Dari hal tersebut di atas, maka banyak pertanyaan yang muncul terkait regulasi CSR di Indonesia. Mengapa hanya sektor usaha yang wajib bertanggung jawab sosial? Jika tanggung jawab sosial menekankan pada dampak yang ditimbulkan, bagaimana perusahaan dapat mengentaskan kemiskinan? Bukankah kemiskinan merupakan dampak dari berbagai faktor, termasuk korupsi dan kebijakan pemerintah yang dapat memicu kemiskinan namun di luar kewenangan perusahaan? Pertanyaan selanjutnya, mungkinkah kita meregulasi “perilaku” organisasi? Sejauh mana transparansi dan etika dapat diregulasi?
Dalam Kamus Besar Bahasa Indonesia, “perilaku” didefiniskan sebagai “tanggapan atau reaksi terhadap rangsangan atau lingkungan” ( http://kbbi.web.id/perilaku). Dalam bahasa Inggris, “behaviour” didefinisikan sebagai “the way someone behaves” (http://dictionary.cambridge.org/dictionary/english/behaviour). Dengan pemahaman definisi tersebut, bisakah kita meregulasi “tanggapan atau reaksi” organisasi atau individu didalam organisasi?
Untuk mempertegas pemahaman tentang tanggung jawab sosial, kita juga perlumelihat karakteristik ISO 26000. Dokumen ISO 26000 secara jelas menyatakan diri sebagai “guidance”, bukan “guidelines”. Perbedaannnya terletak pada “tingkat kepatuhan” terhadap panduan. “Guidance” bersifat rekomendasi, sedangkan “Guidelines” berisi klausul-klausul persyaratan yang harus dipenuhi.
Hal tersebut diperkuat oleh ciri ISO 26000 lainnya, yaitu penggunaan kata “should”, bukan “shall” di dalam dokumen. Ini jelas tertulis pada dokumen ISO 26000 Guidance for Social Responsibility, khususnya Box 1,yaitu (kata-kata penting digarisbawahi oleh penulis):
This International Standard contains no requirements and therefore the word “shall”, which indicates a requirement in ISO language, is not used. Recommendations use the word “should”. In some countries, certain recommendations of ISO 26000 are incorporated into law, and are therefore legally required.
The word “may” is used to indicate that something is permitted.
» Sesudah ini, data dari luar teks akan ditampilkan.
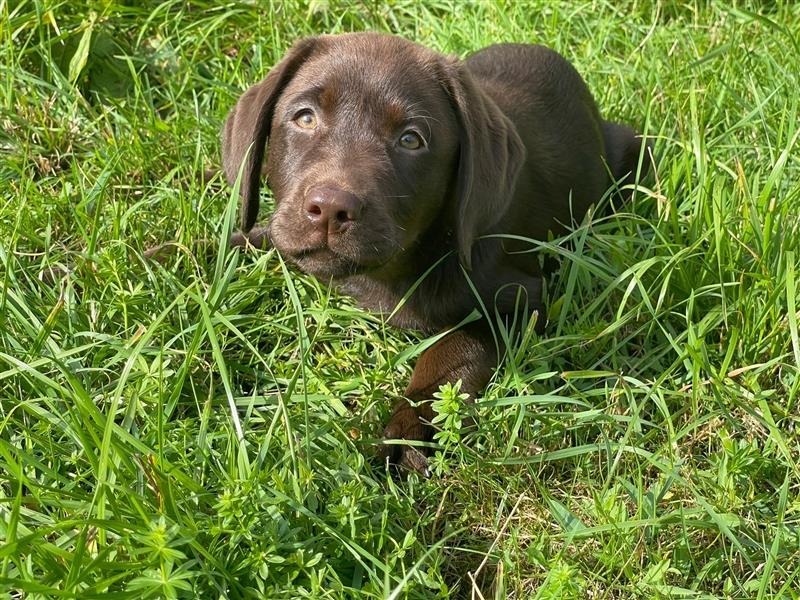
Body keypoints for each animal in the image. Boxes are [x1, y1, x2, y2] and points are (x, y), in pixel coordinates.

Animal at [220, 31, 648, 474]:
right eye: (304, 118)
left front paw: (409, 426)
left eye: (411, 140)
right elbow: (253, 237)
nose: (331, 208)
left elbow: (450, 354)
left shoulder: (517, 300)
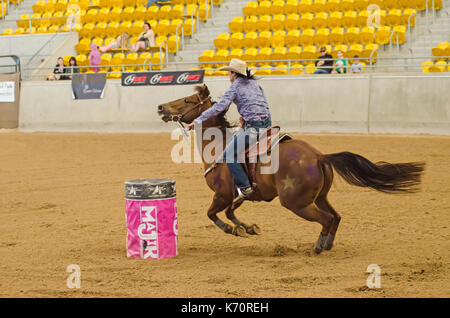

The word “can” is used to indicate that something is possible, for example, that an organization or individual is able to do something.
An International Standard providing guidance does not contain requirements but may contain recommendations.
Jadi jelas, jika mengikuti konsep tanggung jawab sosial dalam ISO 26000, maka tanggung jawab sosial sebagai perilaku organisasi bukanlah suatu objek yang patut diregulasi atau diatur melalui undang-undang. Ini juga yang menjadi alasan ISO 26000 tidak menggunakan mekanisme sertifikasi.